#### Available records:
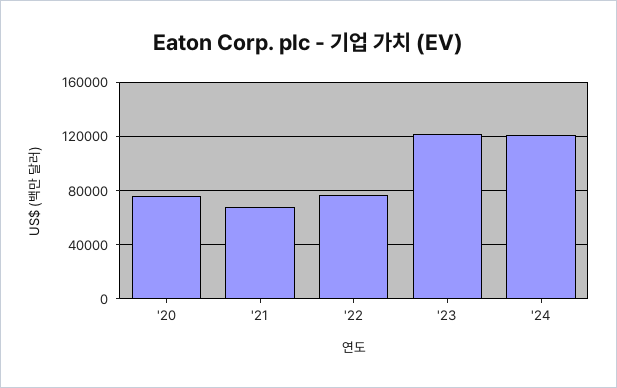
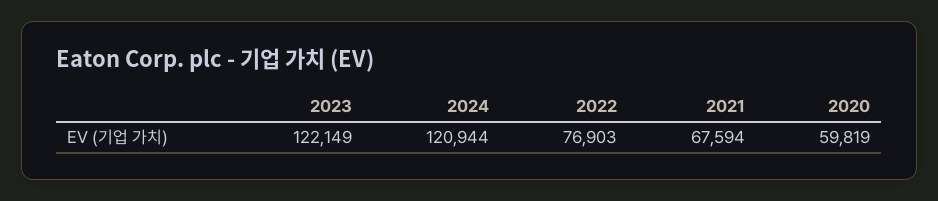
'20: 75000 -> 59819

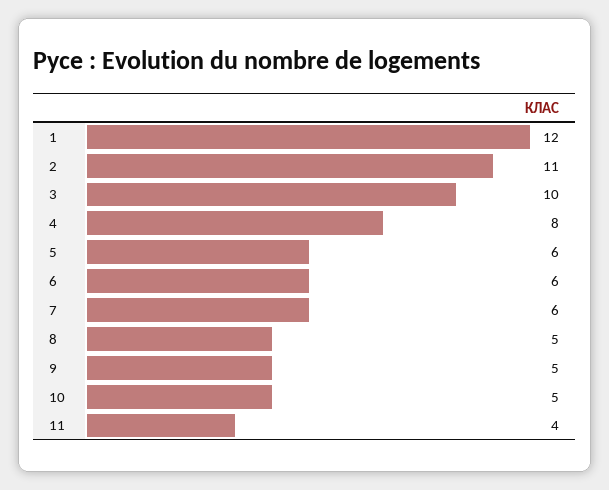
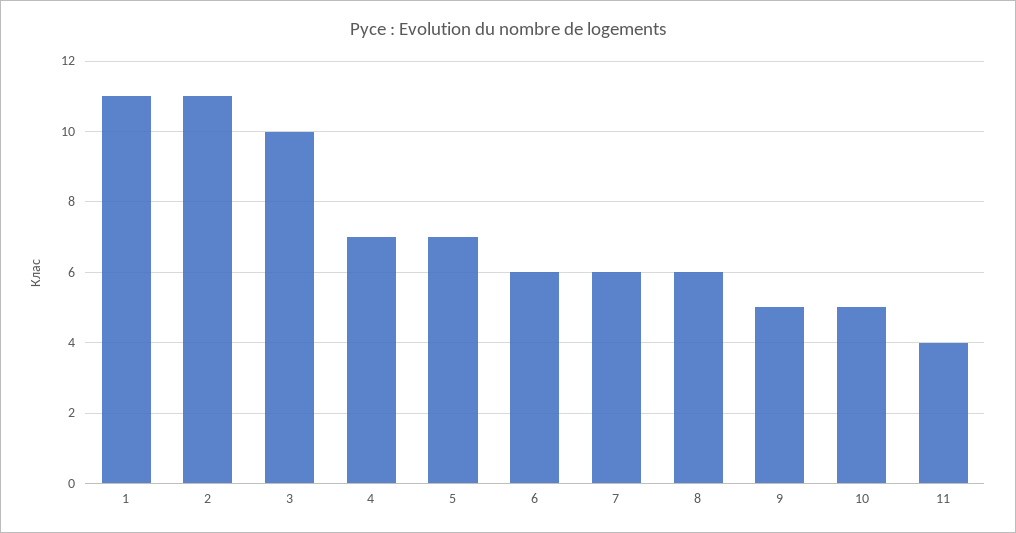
1: 12 -> 11
4: 8 -> 7
5: 6 -> 7
8: 5 -> 6

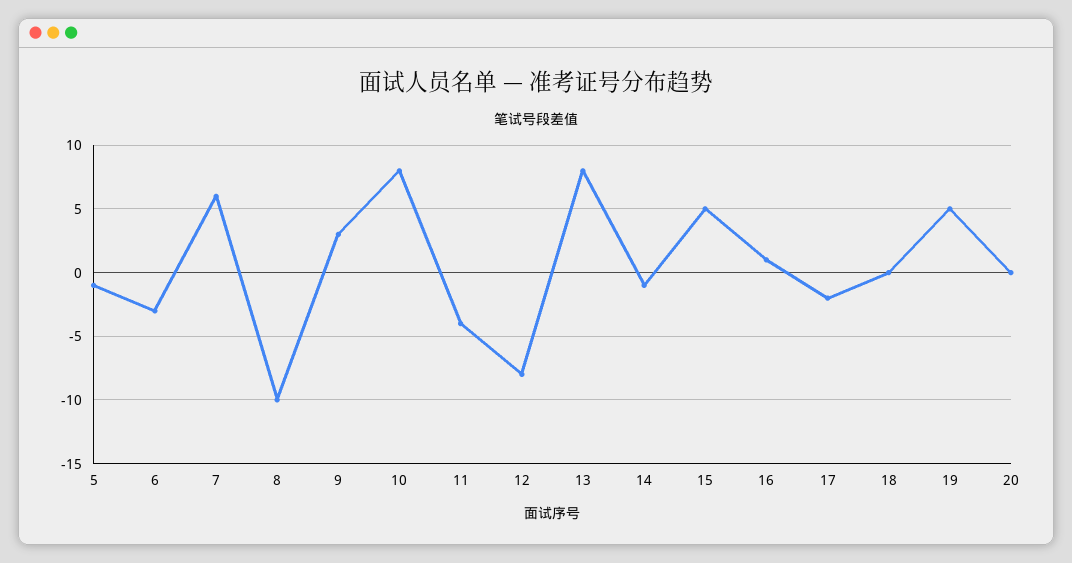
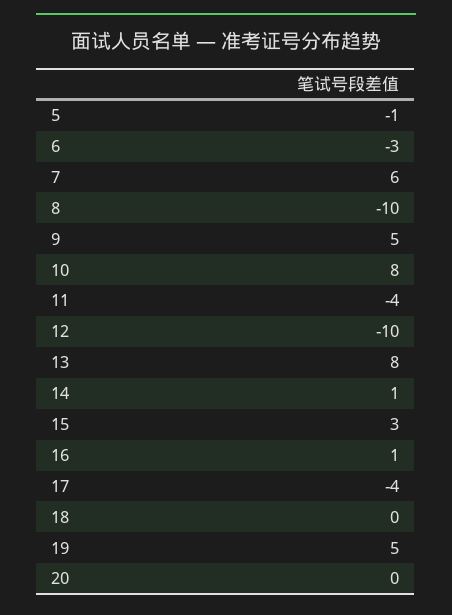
9: 3 -> 5
12: -8 -> -10
14: -1 -> 1
15: 5 -> 3
17: -2 -> -4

#### Instructions for the task:
Write out the records above in full and exactly, with no pictures.

#### Result:
'20: 75000 -> 59819

1: 12 -> 11
4: 8 -> 7
5: 6 -> 7
8: 5 -> 6

9: 3 -> 5
12: -8 -> -10
14: -1 -> 1
15: 5 -> 3
17: -2 -> -4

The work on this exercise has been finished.